Eliot stated that it is “the most unapproachable of all [Tennyson’s] poems.” Charlotte Bronte commented that she closed it halfway through, and that “it is beautiful; it is mournful; it is monotonous.” The poem has also brought tremendous comfort to those who seek within its lines a way to assuage and eventually come out of their grief. She can do little but lull a grieving heart or embody human love.The poet loiters and lingers on. The poet sings his song and knows that a part of Hallam lives on in his song. He found joy in this idyllic retreat, and a circle would draw about him. The Muse tells him not to grieve with a “fruitless tear” but to stay a bit longer, compose himself, and depart nobly. When the Wye’s tide flows and waves are vocal, then the poet’s anguish is given utterance.The poet feels many griefs, some light and comforted by words, others deep and profound. A mother waits for her sailor son, but he drowns. The poet addresses the Son of God, He in whom men must put their faith. Canto 129 Lines 2713-2724 Dear friend, far off, my lost desire, So far, so near in woe and weal; O loved the most, when most I feel There is a lower and a higher;
In love the two are united, as are the poet’s past and present.The poet remembers a previous occasion, perhaps the trance from No. The poet reflects on the ability of men to achieve a higher state and for their race to progress. He will wrap himself in words although they can only suggest the outline of his grief.Even though death is common, it does not lessen his grief over his deceased friend. Grief, loss and renewal of faith, survival, and other themes compete with one another. He remembers the friend he lost, who is now “A Spirit, not a breathing voice.” Time passé,s and there is leisure to weep and to entertain fancies, such as his friend being on the ship whose sails he observes coming in from the horizon.
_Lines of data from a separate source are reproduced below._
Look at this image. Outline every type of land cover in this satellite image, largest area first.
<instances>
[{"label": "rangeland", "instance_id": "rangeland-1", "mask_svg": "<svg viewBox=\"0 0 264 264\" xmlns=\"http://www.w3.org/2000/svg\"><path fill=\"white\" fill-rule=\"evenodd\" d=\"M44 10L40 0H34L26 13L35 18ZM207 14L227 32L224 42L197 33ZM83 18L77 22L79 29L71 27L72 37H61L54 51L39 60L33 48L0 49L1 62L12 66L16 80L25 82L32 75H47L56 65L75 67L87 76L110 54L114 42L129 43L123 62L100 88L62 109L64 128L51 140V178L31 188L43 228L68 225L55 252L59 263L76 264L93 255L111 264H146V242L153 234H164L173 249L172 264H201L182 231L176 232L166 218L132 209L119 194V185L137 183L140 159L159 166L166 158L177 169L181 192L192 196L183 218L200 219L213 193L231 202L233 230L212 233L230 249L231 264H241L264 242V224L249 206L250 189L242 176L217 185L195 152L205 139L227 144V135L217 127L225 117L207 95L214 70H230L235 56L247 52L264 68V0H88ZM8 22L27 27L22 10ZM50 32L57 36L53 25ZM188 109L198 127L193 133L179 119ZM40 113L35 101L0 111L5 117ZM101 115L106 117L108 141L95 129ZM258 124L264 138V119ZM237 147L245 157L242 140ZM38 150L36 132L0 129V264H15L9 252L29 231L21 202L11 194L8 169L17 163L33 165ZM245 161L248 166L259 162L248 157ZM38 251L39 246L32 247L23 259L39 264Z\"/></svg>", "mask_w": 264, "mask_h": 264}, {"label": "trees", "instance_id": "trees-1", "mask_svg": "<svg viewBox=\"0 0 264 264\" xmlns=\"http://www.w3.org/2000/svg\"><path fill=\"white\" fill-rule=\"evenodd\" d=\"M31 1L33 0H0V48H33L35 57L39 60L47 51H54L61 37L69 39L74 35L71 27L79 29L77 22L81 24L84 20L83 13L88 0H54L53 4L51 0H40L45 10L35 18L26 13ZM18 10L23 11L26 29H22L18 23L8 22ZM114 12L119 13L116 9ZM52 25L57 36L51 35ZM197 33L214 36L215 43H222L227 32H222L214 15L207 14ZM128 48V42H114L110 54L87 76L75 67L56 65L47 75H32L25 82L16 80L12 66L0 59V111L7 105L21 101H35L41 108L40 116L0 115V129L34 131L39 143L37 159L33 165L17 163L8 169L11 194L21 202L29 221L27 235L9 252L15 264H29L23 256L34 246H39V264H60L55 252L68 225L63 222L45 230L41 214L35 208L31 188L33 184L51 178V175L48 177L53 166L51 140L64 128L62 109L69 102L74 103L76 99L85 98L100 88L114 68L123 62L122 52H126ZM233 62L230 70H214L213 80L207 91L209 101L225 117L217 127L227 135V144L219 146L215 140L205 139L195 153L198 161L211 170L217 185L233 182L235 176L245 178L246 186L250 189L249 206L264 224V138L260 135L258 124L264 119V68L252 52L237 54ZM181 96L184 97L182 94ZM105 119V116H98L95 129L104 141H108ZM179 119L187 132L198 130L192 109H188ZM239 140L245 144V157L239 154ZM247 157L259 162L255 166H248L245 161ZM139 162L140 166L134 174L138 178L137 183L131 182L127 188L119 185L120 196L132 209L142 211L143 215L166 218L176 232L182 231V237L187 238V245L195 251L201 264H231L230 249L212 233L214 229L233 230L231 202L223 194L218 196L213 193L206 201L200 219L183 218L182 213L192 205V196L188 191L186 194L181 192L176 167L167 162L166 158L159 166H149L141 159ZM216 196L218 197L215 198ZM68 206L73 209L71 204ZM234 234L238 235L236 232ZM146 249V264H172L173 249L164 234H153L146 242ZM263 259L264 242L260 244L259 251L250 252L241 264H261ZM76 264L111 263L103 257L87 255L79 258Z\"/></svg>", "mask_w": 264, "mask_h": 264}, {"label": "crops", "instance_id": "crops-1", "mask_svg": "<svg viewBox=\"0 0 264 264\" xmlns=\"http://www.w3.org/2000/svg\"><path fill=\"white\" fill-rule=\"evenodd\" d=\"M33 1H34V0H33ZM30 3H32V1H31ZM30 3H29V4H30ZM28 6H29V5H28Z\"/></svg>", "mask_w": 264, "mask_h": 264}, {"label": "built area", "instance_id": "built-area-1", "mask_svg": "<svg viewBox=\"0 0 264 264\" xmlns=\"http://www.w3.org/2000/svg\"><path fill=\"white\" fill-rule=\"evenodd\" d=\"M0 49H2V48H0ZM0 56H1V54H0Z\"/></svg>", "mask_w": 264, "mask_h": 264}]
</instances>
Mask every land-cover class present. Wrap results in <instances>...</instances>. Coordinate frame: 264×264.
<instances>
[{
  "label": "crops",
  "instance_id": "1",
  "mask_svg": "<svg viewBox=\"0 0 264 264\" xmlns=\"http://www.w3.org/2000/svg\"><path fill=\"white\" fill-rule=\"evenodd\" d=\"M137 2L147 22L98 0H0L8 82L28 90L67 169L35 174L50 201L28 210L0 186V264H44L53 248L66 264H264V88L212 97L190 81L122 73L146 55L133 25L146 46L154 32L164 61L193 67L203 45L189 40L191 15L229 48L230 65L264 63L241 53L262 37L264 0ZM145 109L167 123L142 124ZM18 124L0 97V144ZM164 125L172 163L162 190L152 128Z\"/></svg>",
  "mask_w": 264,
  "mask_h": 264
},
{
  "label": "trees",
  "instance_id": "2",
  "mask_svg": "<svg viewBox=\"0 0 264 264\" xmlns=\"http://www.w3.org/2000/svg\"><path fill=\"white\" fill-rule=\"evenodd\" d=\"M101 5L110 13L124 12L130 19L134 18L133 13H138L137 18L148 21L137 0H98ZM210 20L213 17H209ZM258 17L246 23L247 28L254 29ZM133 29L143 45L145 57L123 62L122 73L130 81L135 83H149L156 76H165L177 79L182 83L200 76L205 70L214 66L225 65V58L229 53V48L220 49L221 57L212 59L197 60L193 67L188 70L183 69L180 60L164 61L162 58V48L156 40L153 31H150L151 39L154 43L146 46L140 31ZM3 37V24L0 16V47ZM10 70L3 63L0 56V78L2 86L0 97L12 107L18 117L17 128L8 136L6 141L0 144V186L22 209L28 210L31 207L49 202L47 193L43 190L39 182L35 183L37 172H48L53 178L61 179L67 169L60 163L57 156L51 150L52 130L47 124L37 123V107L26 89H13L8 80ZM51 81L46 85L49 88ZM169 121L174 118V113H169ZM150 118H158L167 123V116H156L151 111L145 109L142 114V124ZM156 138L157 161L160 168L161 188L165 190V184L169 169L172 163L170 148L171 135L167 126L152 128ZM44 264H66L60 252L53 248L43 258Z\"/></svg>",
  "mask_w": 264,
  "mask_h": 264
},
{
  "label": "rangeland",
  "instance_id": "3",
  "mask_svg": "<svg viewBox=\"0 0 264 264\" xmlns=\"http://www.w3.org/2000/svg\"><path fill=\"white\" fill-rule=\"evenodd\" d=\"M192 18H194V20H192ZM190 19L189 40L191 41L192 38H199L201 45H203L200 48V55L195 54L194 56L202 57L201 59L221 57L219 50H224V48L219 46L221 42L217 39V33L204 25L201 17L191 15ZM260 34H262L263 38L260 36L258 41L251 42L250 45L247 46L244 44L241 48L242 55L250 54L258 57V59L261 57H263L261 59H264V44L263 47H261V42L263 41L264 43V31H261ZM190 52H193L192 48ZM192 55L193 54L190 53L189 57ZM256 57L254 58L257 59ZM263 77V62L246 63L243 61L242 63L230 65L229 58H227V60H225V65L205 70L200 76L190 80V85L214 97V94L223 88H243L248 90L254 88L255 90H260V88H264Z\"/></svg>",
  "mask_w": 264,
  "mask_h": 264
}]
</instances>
He writes that when the Wye is hushed and still, his grief is hushed and full, not brimming into tears. In his mind’s eye the poet looks on Hallam’s face and sees kinship with “the great of old.” He does not want to say exactly what he sees, but Death has made “His darkness beautiful with thee.”The poet does not use verse to express his grief even though it brings relief, leaving it to be guessed how great Hallam was. The widower will be silent, and the poet will be silent too.